When working with individuals who struggle with emotional regulation, a common form of Cognitive Behavioral Therapy is called Dialectical Behavioral Therapy (DBT). Treatment using DBT is evidence based and works on recognizing negative thinking patterns, changing them, and striving for positive behavioral changes. Overall emphasis in treatment is focused on emotional regulation, being mindful, and learning to accept discomfort and pain. DBT was developed by Marsha Linehan originally for individuals who designed specifically for people who harm themselves, present with self-destructive behaviors, and are diagnosed with borderline personality. Since DBT’s therapeutic inception, it has expanded to help many other diagnostic criteria. The term "dialectical" comes from the idea that bringing together two opposite concepts in therapy, acceptance and change, brings better results than either one independently.

Individuals can patriciate in treatment that incorporates DBT techniques and strategies on a one on one basis in therapy.

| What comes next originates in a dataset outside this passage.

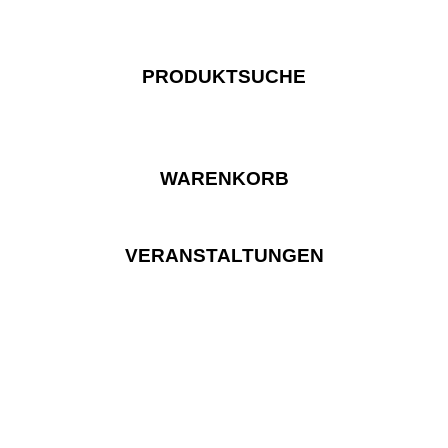
PRODUKTSUCHE
WARENKORB
VERANSTALTUNGEN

DBT also offers a comprehensive program of treatment consisting of individual therapy, group therapy, phone coaching between sessions, and a therapist consultation team. In this latter way, DBT is a program of treatment, rather than a single treatment method or skills conducted by a practitioner in isolation. The most critical elements of any DBT program has to do with whether it addresses five key functions of treatment:

  1. Enhancing capabilities,
  2. Generalizing capabilities,
  3. Improving motivation and reducing dysfunctional behaviors,
  4. Enhancing and maintaining therapist capabilities and motivation and,
  5. Structuring the environment.

Motivational Interviewing (MI)

Individuals who struggle with shifting or change, are often supported with a Motivational Interviewing (MI) approach. Originally developed over 30 years ago by Miller and Rollnick, Motivational Interviewing works on shifting an individual away from a state of indecision or uncertainty and towards finding motivation towards positive decisions and established goals. MI is used and successful when individuals are stuck, not interested in change or treatment, unwilling to participate, or closed off to conversation. MI does not work to coerce or externally drive individuals to change, rather focusing on supporting change aligned with the individuals own person value driven beliefs and goals. Important aspects of MI are:

  1. A respectful stance with focusing on building rapport in a conversation about change,
  2. Resolving ambivalence towards change,
  3. Engaging in a collaborative and evocative joint process.

Behavioral Therapy Combined With Medication Management

While psychologists do not typically manage medications with an individual, this should be a topic that is considered when engaging in treatment. To date, behavioral therapies are seen as the most effective evidence-based treatment for long term management of OCD and other related conditions. With that said, research indicates that a combination of both Cognitive Behavioral Therapy and medication management may be beneficial for overall success. Certain patients who have severe symptom presentations may first benefit from a trial of medication to loosen their symptoms and prepare them to be in treatment. Common medications that are considered for the treatment of OCD while also participating in CBT treatment are selective serotonin reuptake inhibitors (SSRI’s). While a combination of medication management and CBT has the highest statistical and research based opportunity for treatment success, many individuals are either not ready for a medication option or want to see how first learning new skill sets of CBT will help support their treatment. These and other medications can have side effects and should only be taken under the supervision of a licensed medical provider who has specific experience in treating your condition. A referral for a psychiatrist specific to your symptoms can be provided in the process of therapy.